[PROVIDED DATA — start]

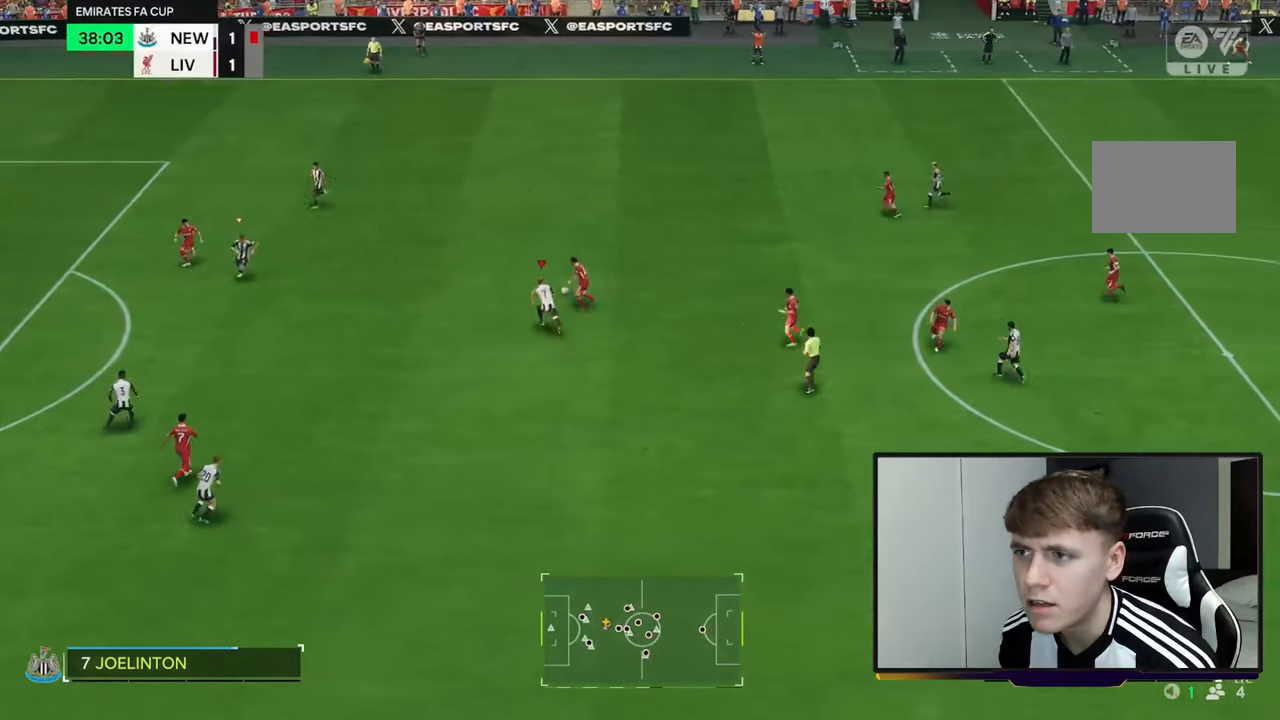
{"buttons": ["X", "R2"], "left_stick": "up", "right_stick": "center", "events": [[150, "left_stick", "up"], [350, "X", "down"]]}
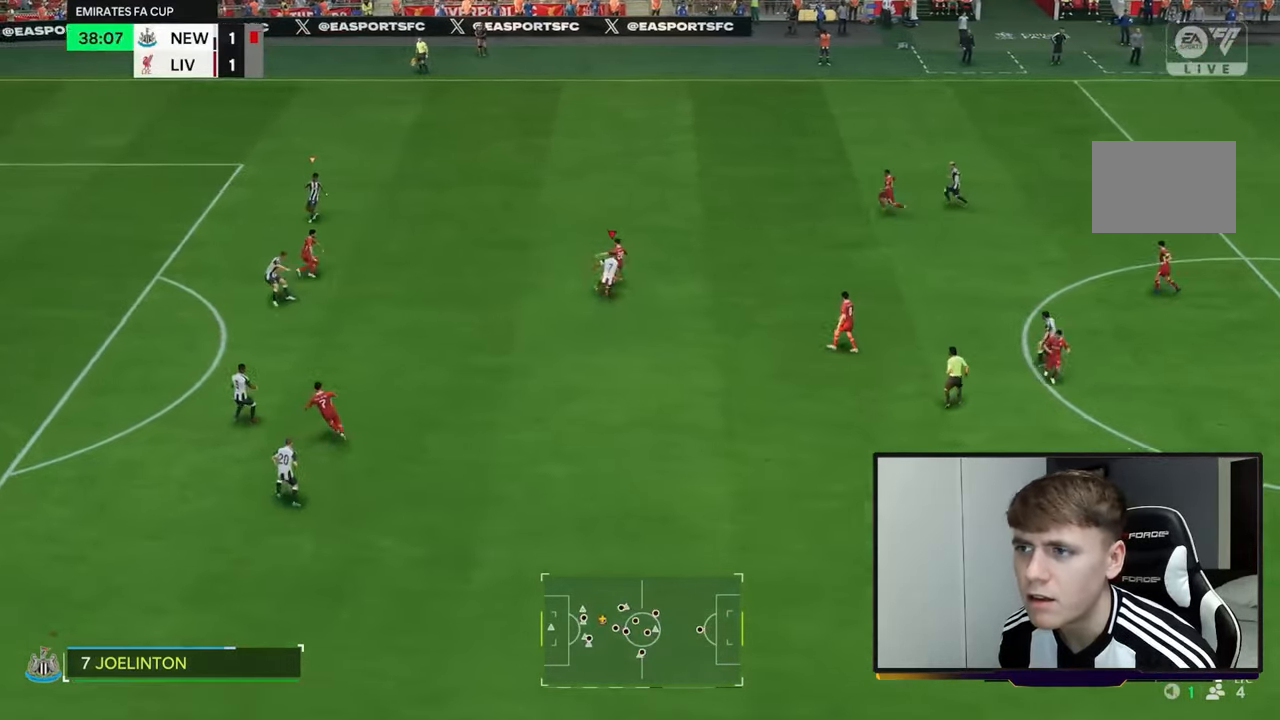
{"buttons": ["L1", "R2"], "left_stick": "up", "right_stick": "center", "events": [[117, "X", "up"], [383, "L1", "down"]]}
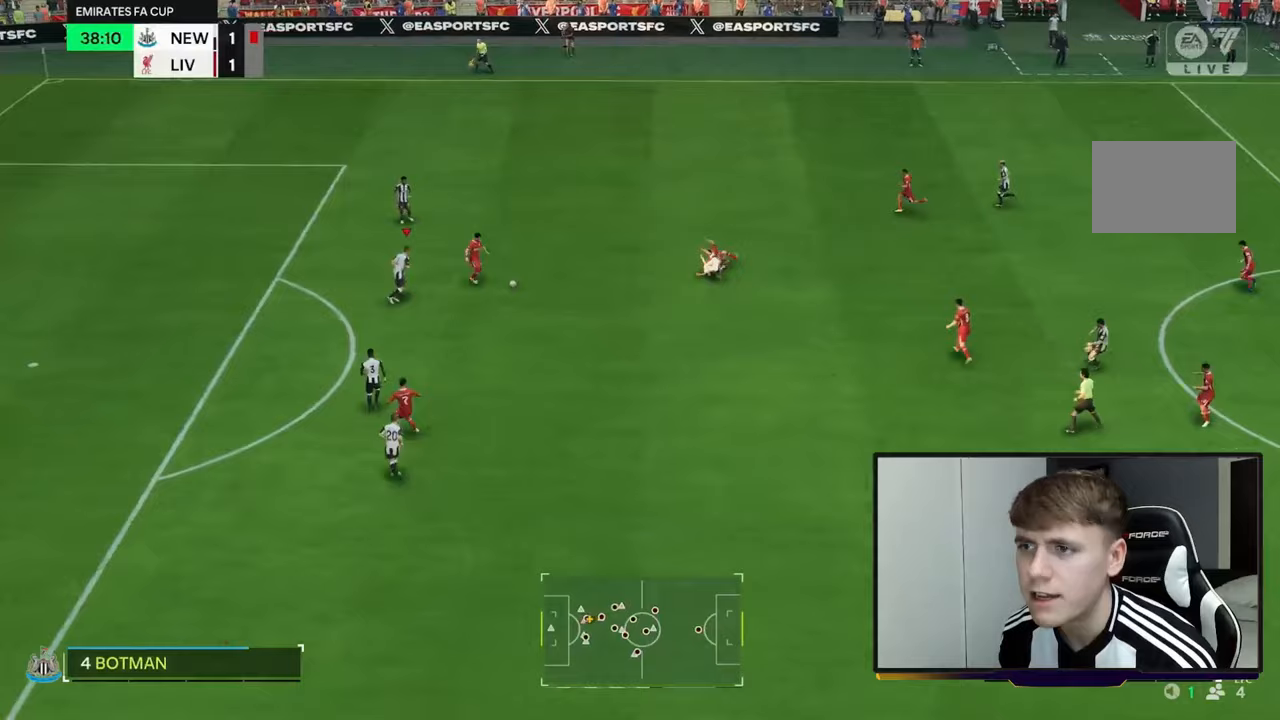
{"buttons": [], "left_stick": "down-right", "right_stick": "center", "events": [[83, "L1", "up"], [117, "left_stick", "center"], [167, "R2", "up"], [283, "left_stick", "down-right"]]}
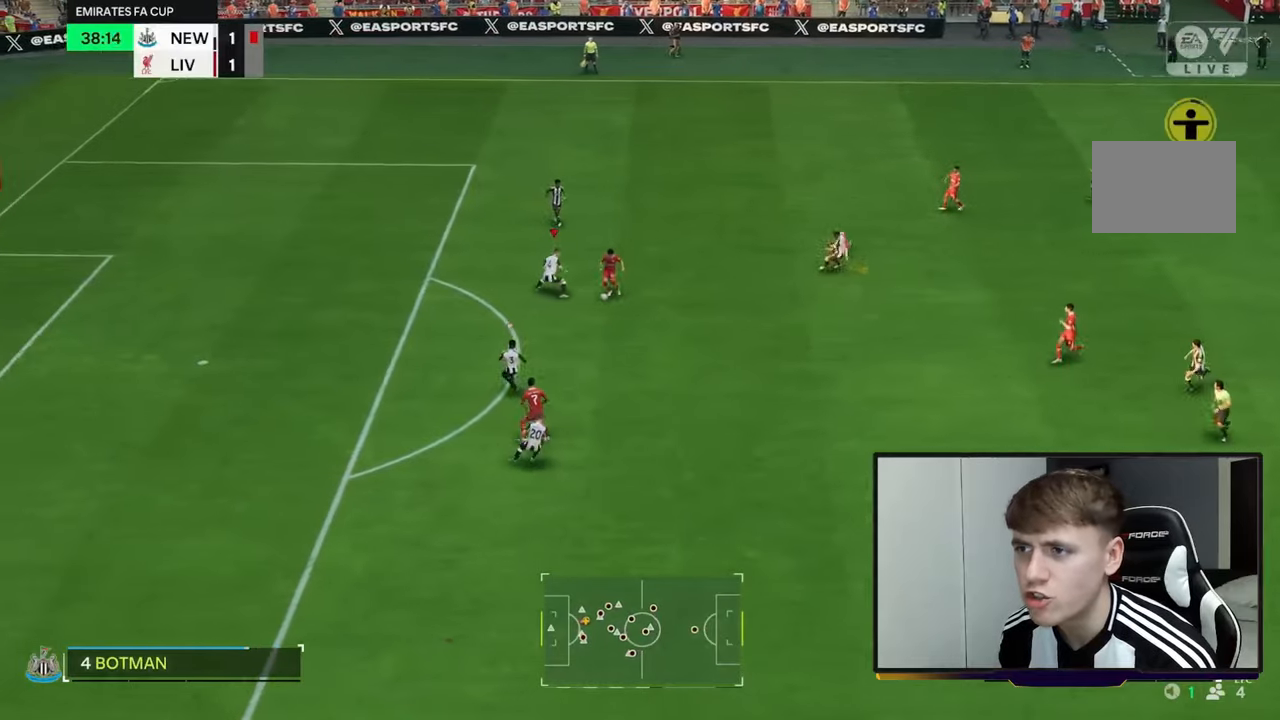
{"buttons": ["R2"], "left_stick": "down", "right_stick": "center", "events": [[17, "R2", "down"], [183, "X", "down"], [200, "left_stick", "down"], [383, "X", "up"]]}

[PROVIDED DATA — finish]

▶ YOUR TASK
Except for the pictures, give the data again word for word.

▶ ANSWER SPACE
{"buttons": ["X", "R2"], "left_stick": "up", "right_stick": "center", "events": [[150, "left_stick", "up"], [350, "X", "down"]]}
{"buttons": ["L1", "R2"], "left_stick": "up", "right_stick": "center", "events": [[117, "X", "up"], [383, "L1", "down"]]}
{"buttons": [], "left_stick": "down-right", "right_stick": "center", "events": [[83, "L1", "up"], [117, "left_stick", "center"], [167, "R2", "up"], [283, "left_stick", "down-right"]]}
{"buttons": ["R2"], "left_stick": "down", "right_stick": "center", "events": [[17, "R2", "down"], [183, "X", "down"], [200, "left_stick", "down"], [383, "X", "up"]]}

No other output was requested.